In the example of FIG. 9A, 9B, 9C, the allocation of lines y is mutually shuffled according to the scheme in FIG. 9B. It can be seen in FIG. 9C, that the computation load is on average uniformly distributed over the modules 1-5.

FIG. 10A, 10B, 10C show a further example of an address mapping that is based on the assumption that the kernel is used in a convolution operation. The mapping may for example be applied in a message based processing system 100, wherein each component 1a, 1b, . . . , 1m is a species of a message based processor 1. One of those message based processors, e.g. 1a, may traverse a feature map having a first and a second coordinate, and for each coordinate transmit a message (Mouta in that case) to the subsequent component (1b in that case). The latter multicasts the message received for that coordinate to a range corresponding to the convolution pattern. The recipient (1b) updates the processor elements covered by the convolution pattern.

FIG. 10B illustrates how elements of subsequent lines of a convolution kernel are mapped to processor modules accordance with the mapping: B=(((K*y) mod G+x) mod G, wherein B is the assigned module and for this case, K=3, and N=4.

Upon performing a convolution, the multicasted target instructions issued by the multicast unit 12 are directed to the processor modules in the sequence 1, 2, 3, 4, 1, 2; 3, 4, 1. Accordingly the last of these target instructions is directed to module 1. Component 1a, upon traversing its feature map in the direction x, will then transmit an instruction message to 1b which will be multicasted by the multicast unit 12 of 1b as target instructions to the processor modules in the sequence 2, 3, 4, 1, 2, 3, 4, 1, 2. Subsequently the multicast pattern is 3, 4, 1, 2, 3, 4, 1, 2, 3. Therewith the processor modules have the same computational load.in that each processor module receives a multicasted target instruction every four cycles.

PARTS OF THE EXERCISE:
1. Print the part of the address-mapping text above that begins at the words "In the example" and stops after "the modules 1-5.".
2. Continue the text on address mapping for convolution kernels, starting after its last sentence.

SUPPLIED RECORDS:
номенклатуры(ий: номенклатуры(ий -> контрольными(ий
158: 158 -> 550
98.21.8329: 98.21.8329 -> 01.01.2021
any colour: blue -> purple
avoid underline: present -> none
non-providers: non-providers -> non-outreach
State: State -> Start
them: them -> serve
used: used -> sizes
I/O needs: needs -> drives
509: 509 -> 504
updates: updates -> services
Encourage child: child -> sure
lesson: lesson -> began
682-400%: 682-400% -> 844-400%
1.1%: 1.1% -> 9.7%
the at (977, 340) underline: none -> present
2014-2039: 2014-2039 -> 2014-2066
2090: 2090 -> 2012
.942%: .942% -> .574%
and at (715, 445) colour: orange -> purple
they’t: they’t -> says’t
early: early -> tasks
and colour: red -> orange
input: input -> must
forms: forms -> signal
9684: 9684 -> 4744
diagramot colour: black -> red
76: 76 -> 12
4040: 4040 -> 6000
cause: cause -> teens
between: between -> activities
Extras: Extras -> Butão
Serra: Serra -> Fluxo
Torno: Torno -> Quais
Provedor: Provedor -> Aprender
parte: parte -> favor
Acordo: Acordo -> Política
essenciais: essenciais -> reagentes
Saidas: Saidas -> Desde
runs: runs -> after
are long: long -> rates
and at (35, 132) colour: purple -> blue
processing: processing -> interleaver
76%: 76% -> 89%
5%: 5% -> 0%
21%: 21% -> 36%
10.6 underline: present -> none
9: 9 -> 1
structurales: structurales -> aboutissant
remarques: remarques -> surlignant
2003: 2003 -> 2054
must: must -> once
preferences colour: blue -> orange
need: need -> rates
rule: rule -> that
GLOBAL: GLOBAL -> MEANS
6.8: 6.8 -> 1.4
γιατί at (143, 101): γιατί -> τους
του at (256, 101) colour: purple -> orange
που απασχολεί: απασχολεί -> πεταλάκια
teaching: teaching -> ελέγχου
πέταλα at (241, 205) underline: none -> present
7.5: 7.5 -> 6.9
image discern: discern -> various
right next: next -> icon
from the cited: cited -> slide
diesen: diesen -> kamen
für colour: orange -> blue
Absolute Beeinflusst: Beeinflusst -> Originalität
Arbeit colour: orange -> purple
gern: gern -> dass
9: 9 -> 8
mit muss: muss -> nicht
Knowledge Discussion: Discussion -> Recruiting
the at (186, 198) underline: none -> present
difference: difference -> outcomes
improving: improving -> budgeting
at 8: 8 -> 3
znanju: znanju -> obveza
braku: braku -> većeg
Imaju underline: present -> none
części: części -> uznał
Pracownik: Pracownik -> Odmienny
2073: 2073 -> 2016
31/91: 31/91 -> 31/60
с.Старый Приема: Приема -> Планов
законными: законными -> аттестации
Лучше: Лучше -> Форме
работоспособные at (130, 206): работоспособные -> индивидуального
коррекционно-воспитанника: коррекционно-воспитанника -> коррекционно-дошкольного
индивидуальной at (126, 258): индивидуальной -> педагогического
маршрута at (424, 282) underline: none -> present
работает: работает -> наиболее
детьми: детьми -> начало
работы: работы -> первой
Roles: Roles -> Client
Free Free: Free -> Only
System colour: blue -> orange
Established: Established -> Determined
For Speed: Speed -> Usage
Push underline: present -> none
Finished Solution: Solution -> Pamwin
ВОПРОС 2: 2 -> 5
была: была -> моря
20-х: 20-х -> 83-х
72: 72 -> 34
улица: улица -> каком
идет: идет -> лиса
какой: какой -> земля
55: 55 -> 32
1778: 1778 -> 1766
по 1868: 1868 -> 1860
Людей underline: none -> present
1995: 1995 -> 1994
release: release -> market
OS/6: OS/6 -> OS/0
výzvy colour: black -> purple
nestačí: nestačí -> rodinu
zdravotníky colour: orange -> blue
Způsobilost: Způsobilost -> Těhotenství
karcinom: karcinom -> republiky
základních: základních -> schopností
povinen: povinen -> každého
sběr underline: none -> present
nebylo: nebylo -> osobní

SOLVED PROBLEMS:
1.
In the example of FIG. 9A, 9B, 9C, the allocation of lines y is mutually shuffled according to the scheme in FIG. 9B. It can be seen in FIG. 9C, that the computation load is on average uniformly distributed over the modules 1-5.

2.
FIG. 11 schematically shows a method of operating a message based processor, for example an embodiment of the message based processor as described above with reference to one of the FIGS. 1-10.

In a first step S1, the message based processor 1 receives an input message Min that specifies a base-address A0 in a feature map within the combined set of memory banks 13ma, . . . , 13mn of the processor modules 13a, . . . , 13n.

In a subsequent step S2, the message based processor 1 retrieves a multicast pattern comprising at least one set of pattern elements from a pattern memory 124. The multicast pattern (e.g. a convolution pattern) may be specified in the input message Min but may alternatively be a predetermined pattern. The pattern accessed in step S2 comprises at least one set of pattern elements. The pattern elements that comprise a pattern value, correspond to a respective mutually different processor module of the message based processor 1 and a respective target location in their memory bank.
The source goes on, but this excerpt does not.